- The Washington Times - Friday, February 22, 2008

ANALYSIS/OPINION:

The decision by the New York Times and The Washington Post to revive speculation against John McCain that was discredited eight years ago reflects on their news judgment, common sense and journalistic ethics. Yesterday, as both newspapers drew the media spotlight for their McCain “scoop,” longtime Clinton adviser Lanny Davis first exposed the story to The Washington Times for what it was. In fact, when the allegation that Mr. McCain may have done a favor for a female lobbyist first surfaced in 2000, Mr. Davis told The Post it was false.

It’s puzzling why two widely respected and quoted newspapers that have had their share of scandals — The Post had its scandal in 1981, when it had to return a Pulitzer Prize, because the reporter made up the story, and the New York Times in 2003, when it learned that one of its reporters, Jayson Blair, was making up news stories — didn’t handle the story differently. Mr. Davis, a Democratic stalwart, tried to warn The Post.

Mr. Davis has firsthand knowledge of the case referred to in the New York Times and The Post stories. Paxson Communications, represented at the time by lobbyist Vicky Iseman, wanted to purchase a Pittsburgh television station. Paxson’s bid was pending before the Federal Communications Commission, and Mr. McCain, as chairman of the Senate Commerce Committee, wrote to the agency because it was dragging out the process. Mr. Davis was involved in lobbying on the same deal, and told The Washington Times yesterday that he is “unhappy” that “McCain’s actions are being described as improper when we went beyond the pale to avoid looking like he was violating an FCC rule.”
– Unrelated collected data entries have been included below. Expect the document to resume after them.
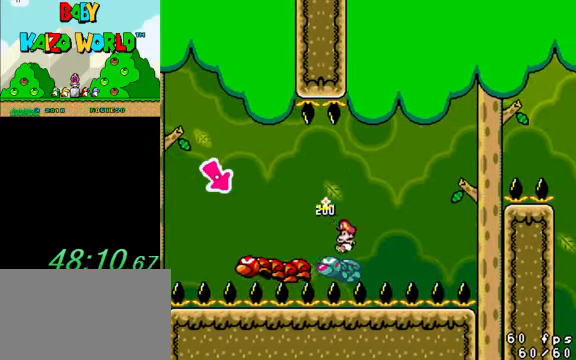
{"keys": ["right", "y"], "events": [[67, "right", "down"], [100, "left", "up"], [233, "left", "down"], [233, "right", "up"], [333, "right", "down"], [367, "left", "up"]]}
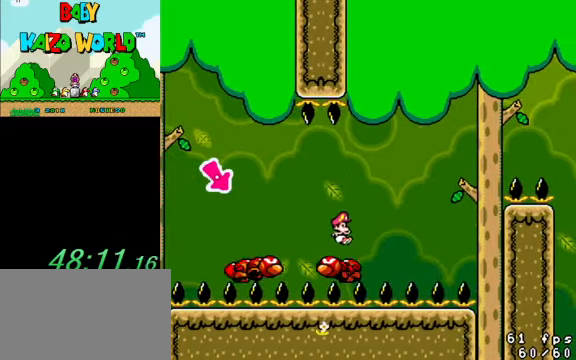
{"keys": ["right", "y"], "events": [[33, "left", "down"], [33, "right", "up"], [267, "right", "down"], [300, "left", "up"]]}
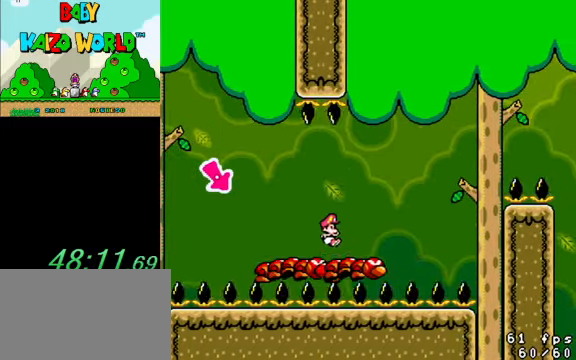
{"keys": ["right", "shift", "y"], "events": [[267, "right", "up"], [300, "left", "down"], [400, "left", "up"], [400, "right", "down"], [433, "shift", "down"]]}
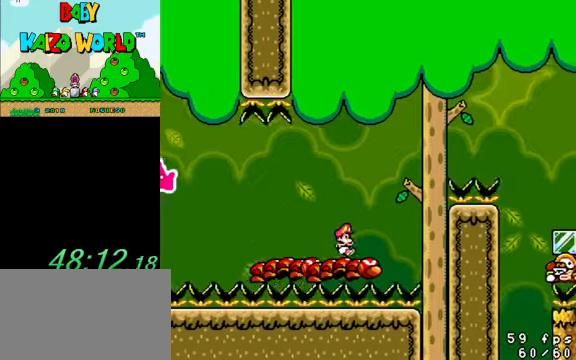
{"keys": ["right", "shift", "y"], "events": [[300, "left", "down"], [300, "right", "up"], [466, "right", "down"], [500, "left", "up"]]}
When The Post called Mr. Davis four weeks ago, Mr. Davis explained that all Mr. McCain did was to write a “status inquiry letter” to the FCC so the agency “would address the situation as soon as possible.” This, Mr. Davis said, was standard procedure and not anything “special.” During the interview with The Post, Mr. Davis reminded the reporter that he had already cleared Mr. McCain in a statement to that newspaper eight years earlier. But The Post failed yesterday to include that statement. Mr. Davis said the New York Times never contacted him for the McCain story.

At Poynteronline, a blog about journalistic ethics run by the nonpartisan Poynter Institute, journalists questioned the New York Times’ handling of Mr. McCain’s relationship with the lobbyist — which was included as part of a longer story about what were described as the senator’s ethical blindspots. “Quoting mostly unnamed and few named sources, [the New York Times] paints a picture of campaign staffers freaking out at the possibility that McCain was having an affair” with Miss Iseman, Poynter’s Kelly McBride wrote. “No one in the story alleges the two actually had a romantic affair. Every source interviewed suggests that their concern was as much the appearance of Iseman’s frequent presence on the campaign trail, and at events. Most of the people posting comments to the story accuse the New York Times of speculation and rumor-mongering.”

“The Times’ story is about McCain’s contradictory nature,” Miss McBride added. “But leading and ending with the most salacious example of that contradiction guarantees that as the story is retold today, it will become a question of whether McCain had an affair. If that’s what the story is really about, does The Times have an obligation to address it more directly?” Absolutely.

Getting a news story first and getting that story fast are crucial elements of day-to-day journalism — and even more so during a presidential election year. But getting that story right is the most crucial element of all.